Portrait au vitriol d’une famille bourgeoise déchue qui garde tout son orgueil, mais sans les moyens de le faire valoir. Le texte de Rebekka Kricheldorf est une curieuse entreprise : très collé à la pièce d’origine, ce que le metteur en scène en scène Martial Di Fonzo Bo souligne en gardant plusieurs passage des Trois Sœurs (dans la traduction de Françoise Morvan et André Markowicz). L’autrice supprime un certain nombre de personnages qui avaient leur rôle à jouer dans la Russie des premières années du vingtième siècle, un monde fondé encore sur une certaine logique et sur des espoirs immenses dont on a vu les effets dans les années qui ont suivi : éjectés de l’Histoire !

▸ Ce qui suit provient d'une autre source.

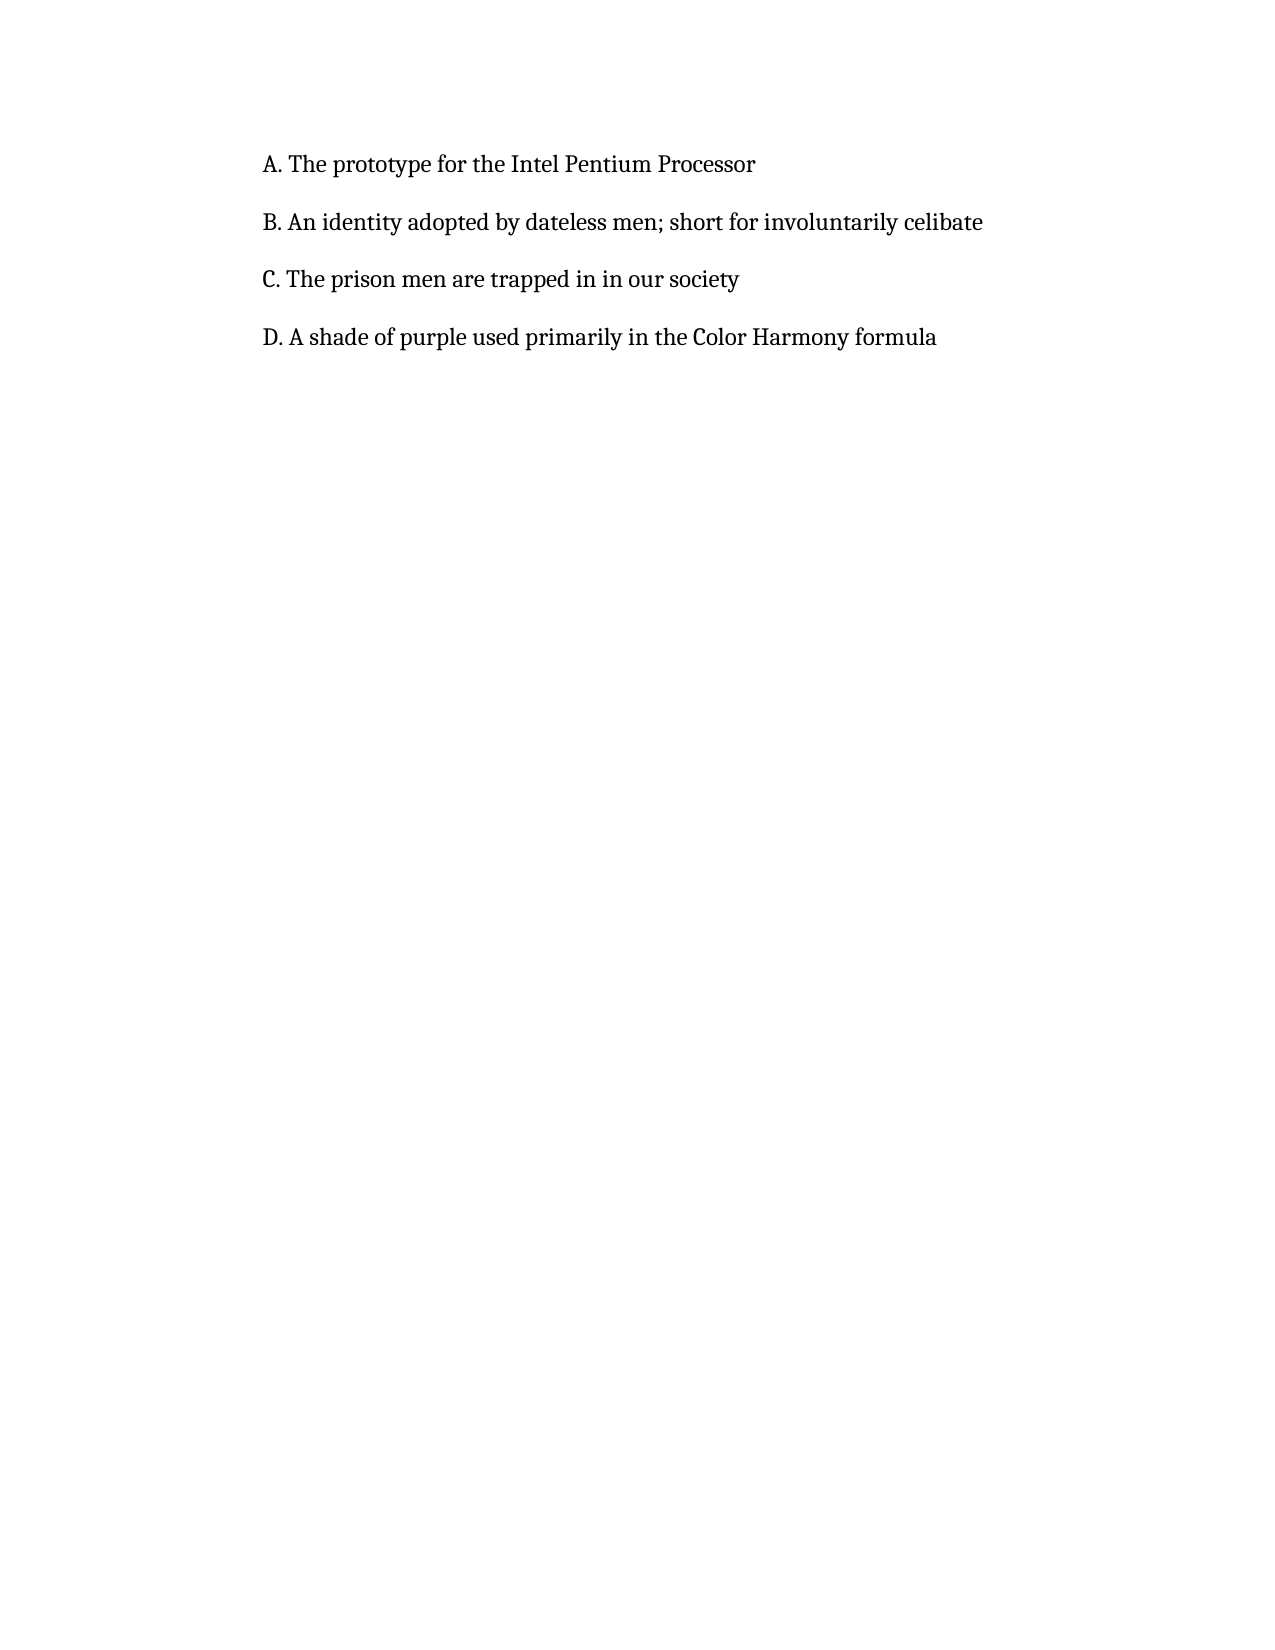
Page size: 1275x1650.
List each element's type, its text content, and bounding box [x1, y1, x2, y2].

text B. An identity adopted by dateless men; short for involuntarily celibate [187, 207, 1087, 236]
text C. The prison men are trapped in in our society [187, 265, 1087, 294]
text D. A shade of purple used primarily in the Color Harmony formula [187, 322, 1087, 351]
text A. The prototype for the Intel Pentium Processor [187, 150, 1087, 179]
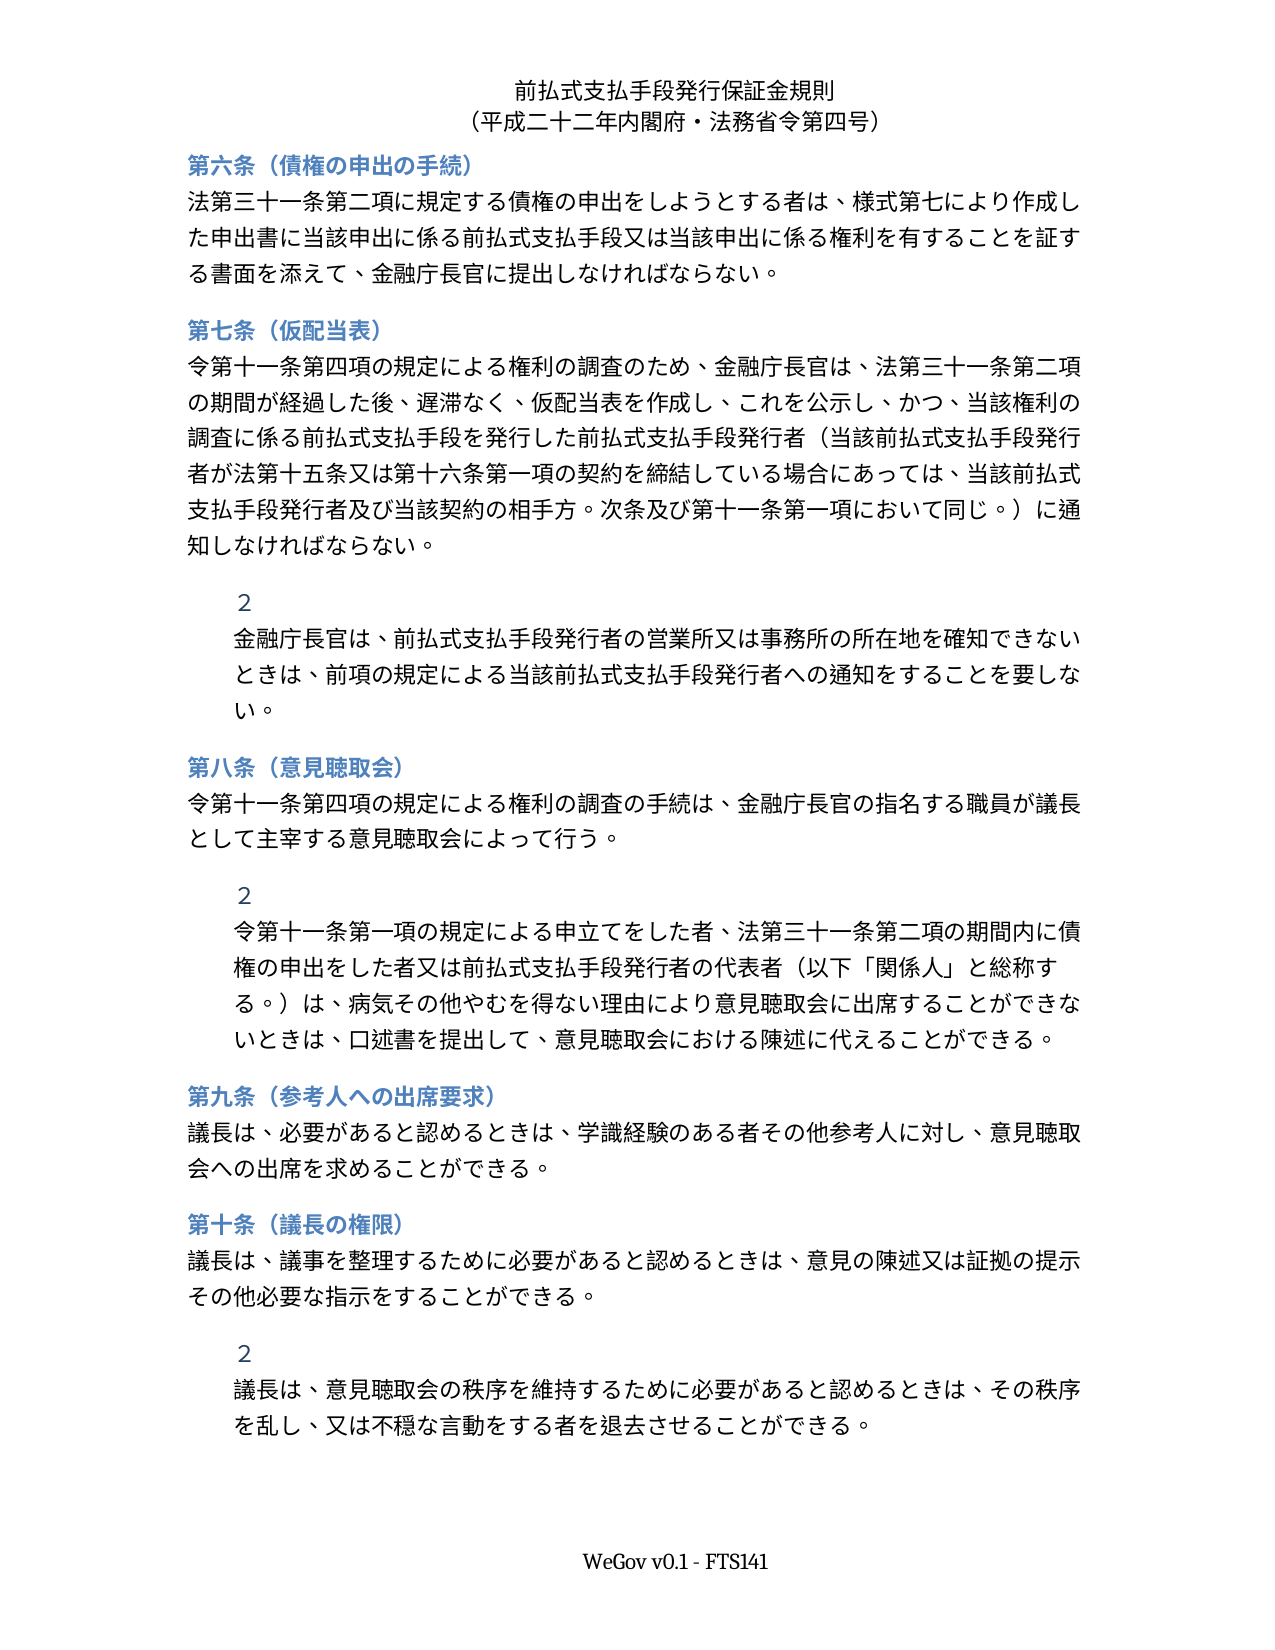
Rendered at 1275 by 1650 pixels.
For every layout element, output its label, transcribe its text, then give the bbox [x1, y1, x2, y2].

text 令第十一条第四項の規定による権利の調査のため、金融庁長官は、法第三十一条第二項の期間が経過した後、遅滞なく、仮配当表を作成し、これを公示し、かつ、当該権利の調査に係る前払式支払手段を発行した前払式支払手段発行者（当該前払式支払手段発行者が法第十五条又は第十六条第一項の契約を締結している場合にあっては、当該前払式支払手段発行者及び当該契約の相手方。次条及び第十一条第一項において同じ。）に通知しなければならない。 [187, 351, 1087, 561]
subtitle ２ [233, 587, 1087, 618]
subtitle ２ [233, 880, 1087, 911]
text 法第三十一条第二項に規定する債権の申出をしようとする者は、様式第七により作成した申出書に当該申出に係る前払式支払手段又は当該申出に係る権利を有することを証する書面を添えて、金融庁長官に提出しなければならない。 [187, 186, 1087, 289]
subtitle 第六条（債権の申出の手続） [187, 150, 1087, 181]
text 議長は、必要があると認めるときは、学識経験のある者その他参考人に対し、意見聴取会への出席を求めることができる。 [187, 1117, 1087, 1184]
text 議長は、議事を整理するために必要があると認めるときは、意見の陳述又は証拠の提示その他必要な指示をすることができる。 [187, 1245, 1087, 1312]
subtitle 第十条（議長の権限） [187, 1209, 1087, 1241]
subtitle 第八条（意見聴取会） [187, 752, 1087, 783]
subtitle 第九条（参考人への出席要求） [187, 1081, 1087, 1112]
text 令第十一条第一項の規定による申立てをした者、法第三十一条第二項の期間内に債権の申出をした者又は前払式支払手段発行者の代表者（以下「関係人」と総称する。）は、病気その他やむを得ない理由により意見聴取会に出席することができないときは、口述書を提出して、意見聴取会における陳述に代えることができる。 [233, 916, 1087, 1055]
text 議長は、意見聴取会の秩序を維持するために必要があると認めるときは、その秩序を乱し、又は不穏な言動をする者を退去させることができる。 [233, 1374, 1087, 1441]
subtitle 第七条（仮配当表） [187, 314, 1087, 346]
text 金融庁長官は、前払式支払手段発行者の営業所又は事務所の所在地を確知できないときは、前項の規定による当該前払式支払手段発行者への通知をすることを要しない。 [233, 623, 1087, 726]
subtitle ２ [233, 1338, 1087, 1369]
text 令第十一条第四項の規定による権利の調査の手続は、金融庁長官の指名する職員が議長として主宰する意見聴取会によって行う。 [187, 787, 1087, 855]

Plus question de lendemains qui chantent, plus de causes ni d’effets dans un monde constamment au présent.En revanche, le texte, très bien traduit par Leyla-Claire Rabih et Frank Weigand, apporte du papier de verre : la fratrie s’étrille avec autant de vitalité que de réciprocité.  Et aucune injustice, tout le monde y passe. Le « bon goût » de Macha ne vaut pas mieux, que l’allure complètement loupée de la belle-sœur. Le public rit au «bien touché », comme si cela n’arrivait jamais chez nous, ou peut-être justement parce que cela arrive, et que la représentation de cette petite et insupportable cruauté nous exonère de celle que nous pratiquons.

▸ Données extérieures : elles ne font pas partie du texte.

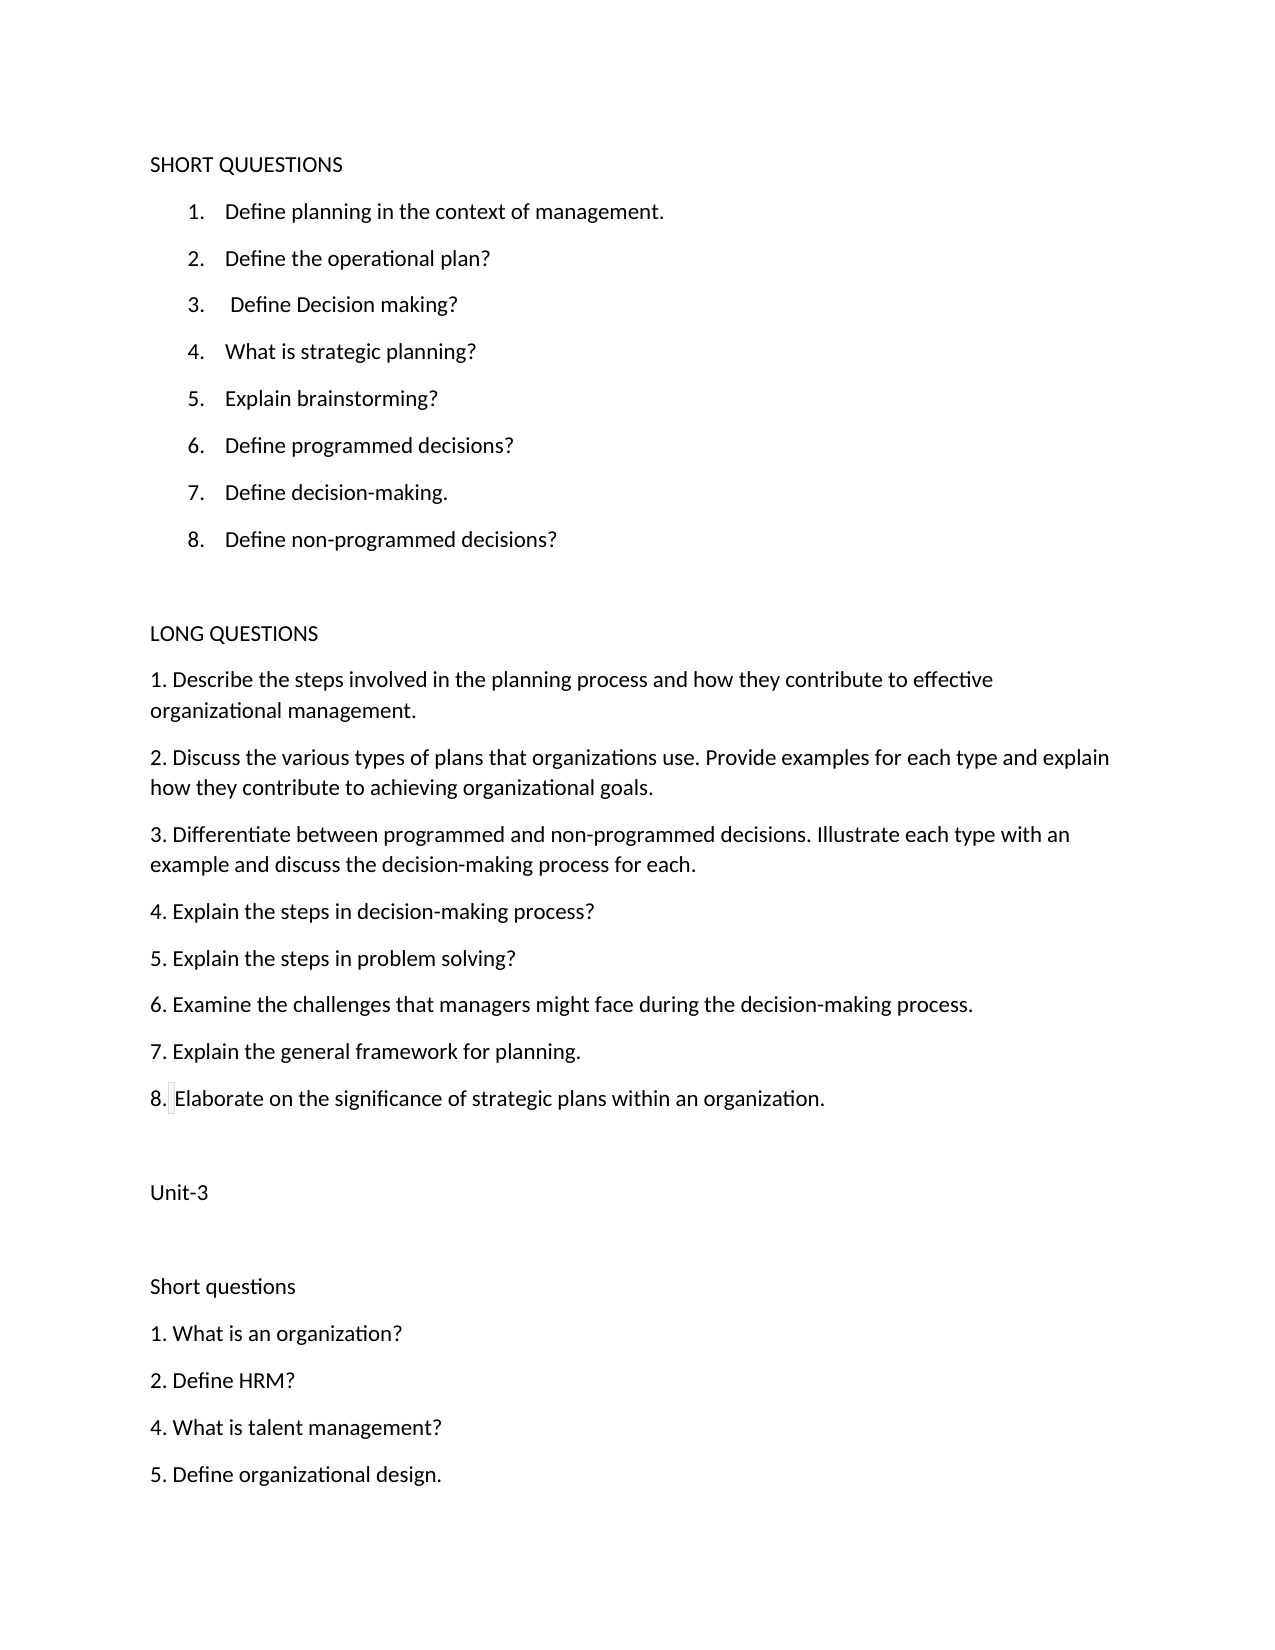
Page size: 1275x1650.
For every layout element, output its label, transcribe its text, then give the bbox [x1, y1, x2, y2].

 Ces considérations faites, Dolorosa était-elle nécessaire? On a déjà vu de bonnes mises en scène bien étrillées des Trois sœurs avec une distribution qui, comme celle-ci, démolit les clichés imposés aux personnages. Marie-Sophie Ferdanne donne à Olga toute sa beauté et une droiture presque enfantine, bien qu’elle soit la plus âgée et la plus responsable des trois sœurs.

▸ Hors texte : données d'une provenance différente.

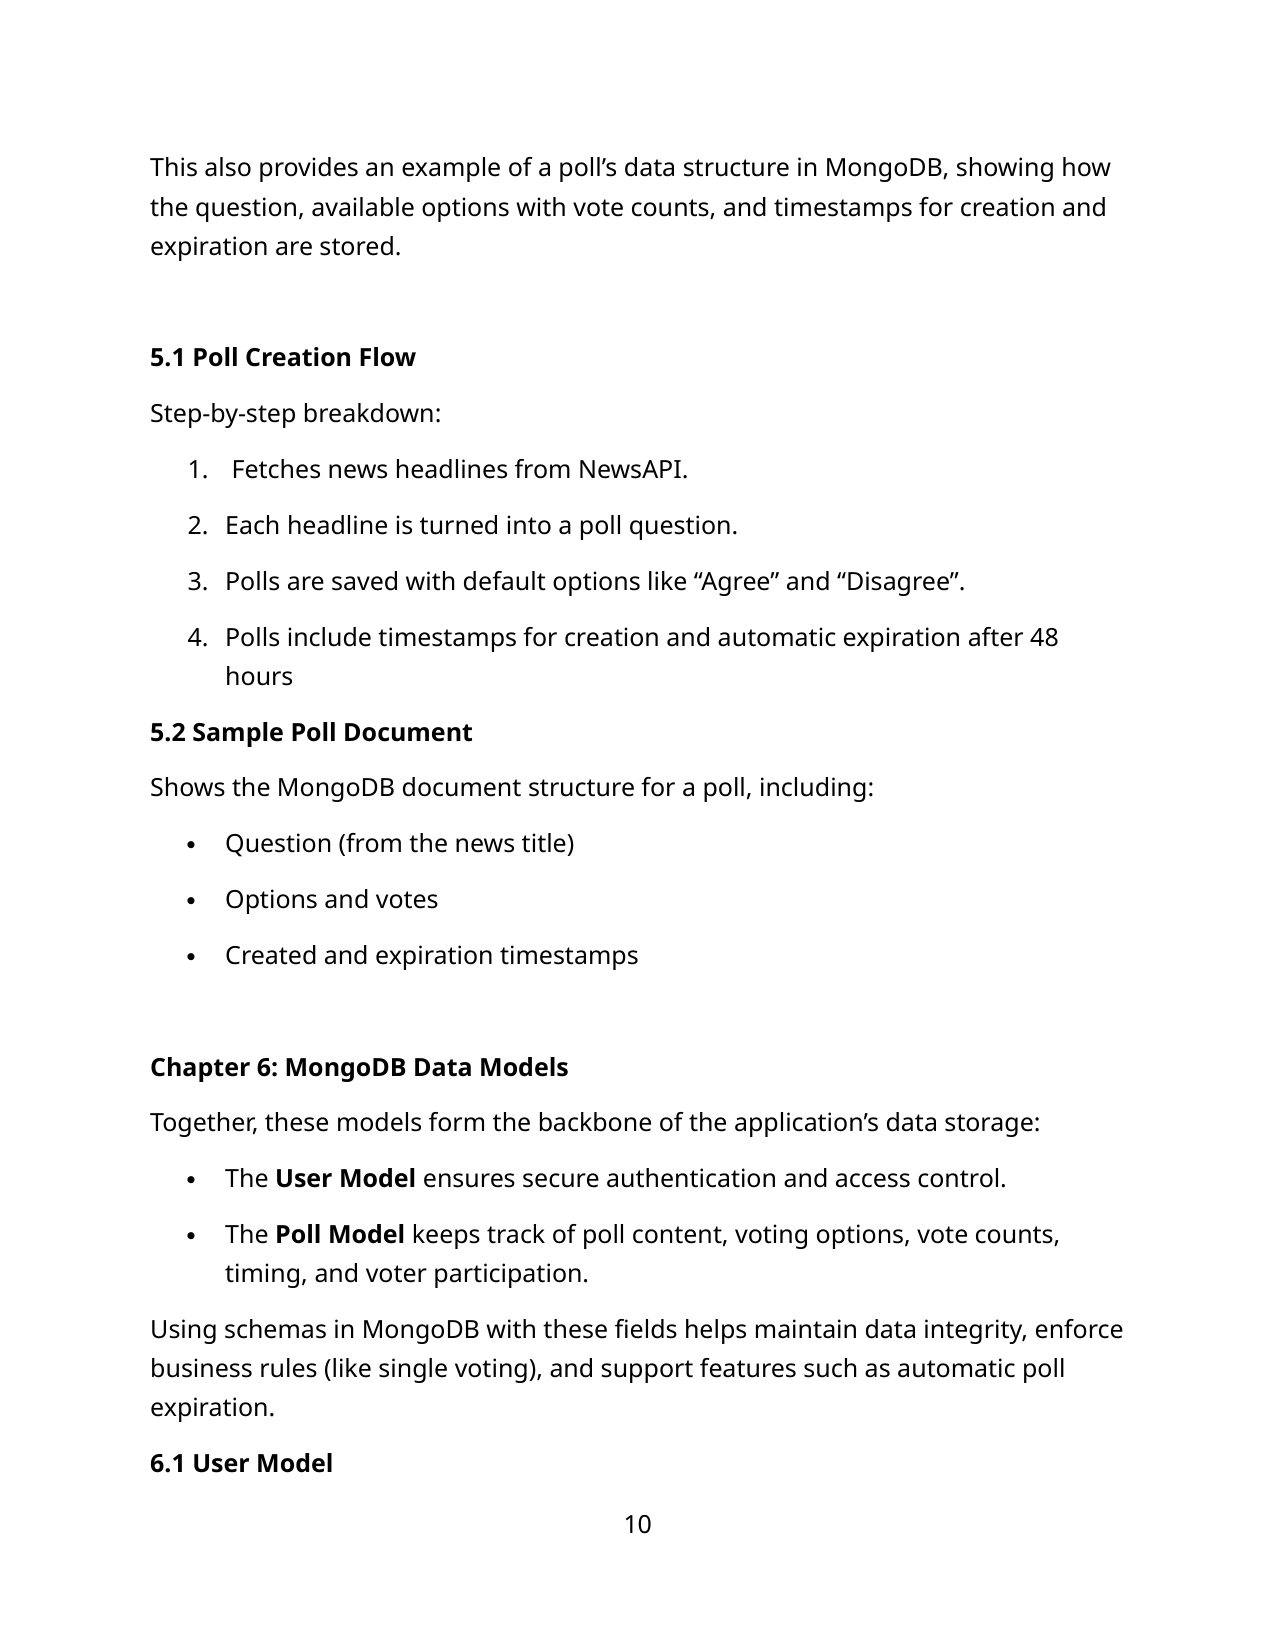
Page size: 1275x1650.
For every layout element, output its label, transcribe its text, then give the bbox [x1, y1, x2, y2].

Nous avions vu une aussi belle et aussi touchante Olga avec Anne Alvaro, mise en scène par Maurice Bénichou au festival d’Avignon 88.  Elsa Guedj est une Macha plus paumée que sentimentale, et cela marche. Et Rodolphe Congé pouvait aussi bien jouer le Verchinine d’Anton Tchekhov, que ce Georg distribuant à chacune ses tendresses possibles.
Dolorosa fait envie de voir autrement le Frère et de chercher ce qu’il y a de vie dans son ratage. Et avant tout de revenir à Tchekhov. Pour l’autrice, sa pièce est une réponse aux questions que posent ses personnages. Mais si on écoute bien, les réponses sont déjà inscrites dans Les Trois Sœurs… Le plus intéressant est son écriture, active, efficace, indéniablement théâtrale. À voir, donc, pour le vigoureux étrillage d’une petite société qui ressemble à la nôtre et pour l‘amour de Tchekhov qui ressort, toujours inoxydable! des adaptations qu’on lui impose.

 Christine Friedel

 Jusqu’au 15 mars,Théâtre du Rond-Point, 2 bis avenue Franklin D. Roosevelt. T. : 01 44 95 98 00.